START DATASET
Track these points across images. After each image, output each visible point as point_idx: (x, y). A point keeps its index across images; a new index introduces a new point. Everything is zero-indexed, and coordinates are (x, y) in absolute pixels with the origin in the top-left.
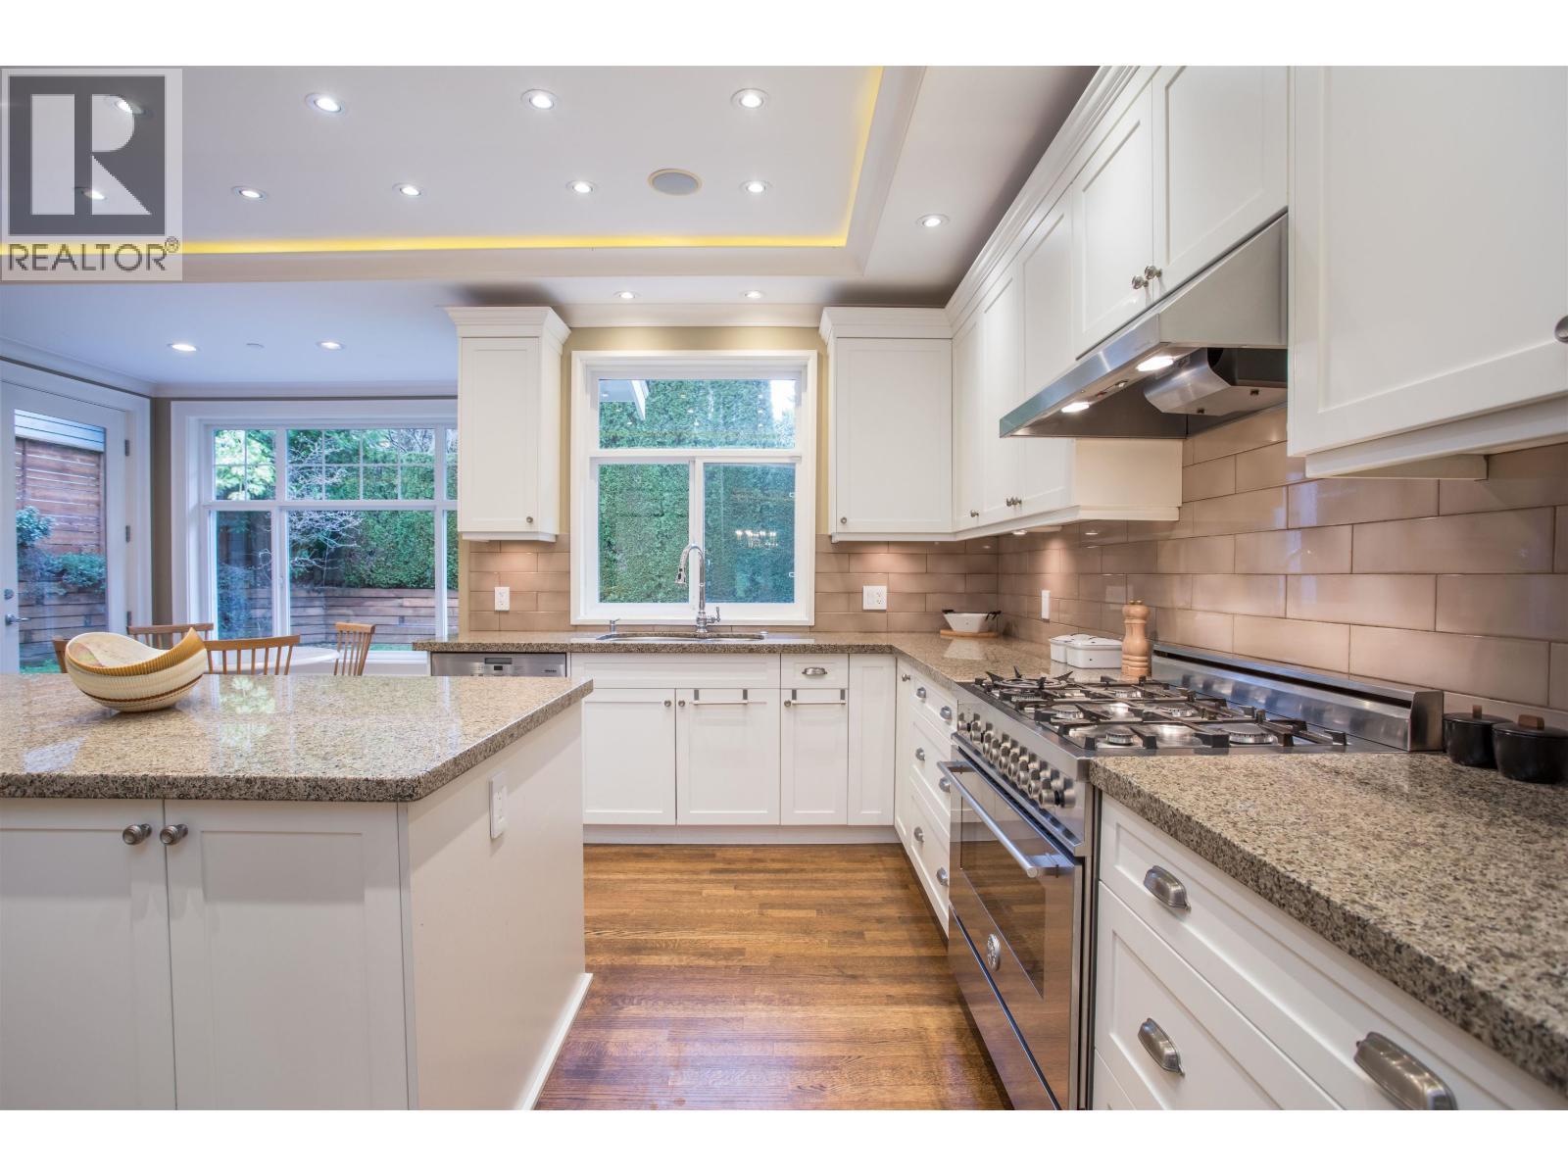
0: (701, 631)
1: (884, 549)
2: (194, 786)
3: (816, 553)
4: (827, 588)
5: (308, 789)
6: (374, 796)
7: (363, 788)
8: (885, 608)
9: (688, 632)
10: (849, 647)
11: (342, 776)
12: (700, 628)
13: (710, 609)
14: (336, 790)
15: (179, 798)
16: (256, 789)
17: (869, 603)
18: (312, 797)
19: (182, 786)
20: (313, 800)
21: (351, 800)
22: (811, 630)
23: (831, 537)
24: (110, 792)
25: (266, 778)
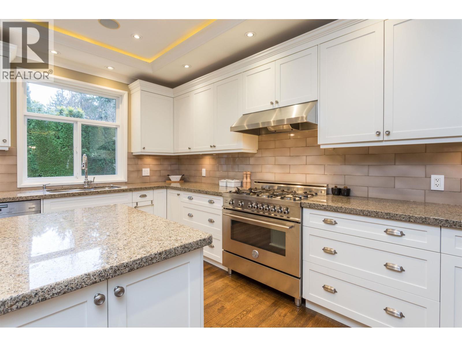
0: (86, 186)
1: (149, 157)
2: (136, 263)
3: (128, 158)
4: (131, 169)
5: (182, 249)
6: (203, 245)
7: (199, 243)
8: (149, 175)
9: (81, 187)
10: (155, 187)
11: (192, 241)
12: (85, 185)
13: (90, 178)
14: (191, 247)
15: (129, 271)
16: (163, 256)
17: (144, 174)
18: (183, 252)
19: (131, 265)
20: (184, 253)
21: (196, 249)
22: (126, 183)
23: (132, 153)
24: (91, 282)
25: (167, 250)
END DATASET
→ WORK REQUIRED
Quote every line of the entries above word for word, leaving out the picture markers.

→ ANSWER SPACE
Track these points across images. After each image, output each visible point as point_idx: (x, y). A point keeps its index across images; a new index introduces a new point. Everything is zero-indexed, and coordinates are (x, y) in absolute pixels with the origin in the top-left.
0: (701, 631)
1: (884, 549)
2: (194, 786)
3: (816, 553)
4: (827, 588)
5: (308, 789)
6: (374, 796)
7: (363, 788)
8: (885, 608)
9: (688, 632)
10: (849, 647)
11: (342, 776)
12: (700, 628)
13: (710, 609)
14: (336, 790)
15: (179, 798)
16: (256, 789)
17: (869, 603)
18: (312, 797)
19: (182, 786)
20: (313, 800)
21: (351, 800)
22: (811, 630)
23: (831, 537)
24: (110, 792)
25: (266, 778)
0: (86, 186)
1: (149, 157)
2: (136, 263)
3: (128, 158)
4: (131, 169)
5: (182, 249)
6: (203, 245)
7: (199, 243)
8: (149, 175)
9: (81, 187)
10: (155, 187)
11: (192, 241)
12: (85, 185)
13: (90, 178)
14: (191, 247)
15: (129, 271)
16: (163, 256)
17: (144, 174)
18: (183, 252)
19: (131, 265)
20: (184, 253)
21: (196, 249)
22: (126, 183)
23: (132, 153)
24: (91, 282)
25: (167, 250)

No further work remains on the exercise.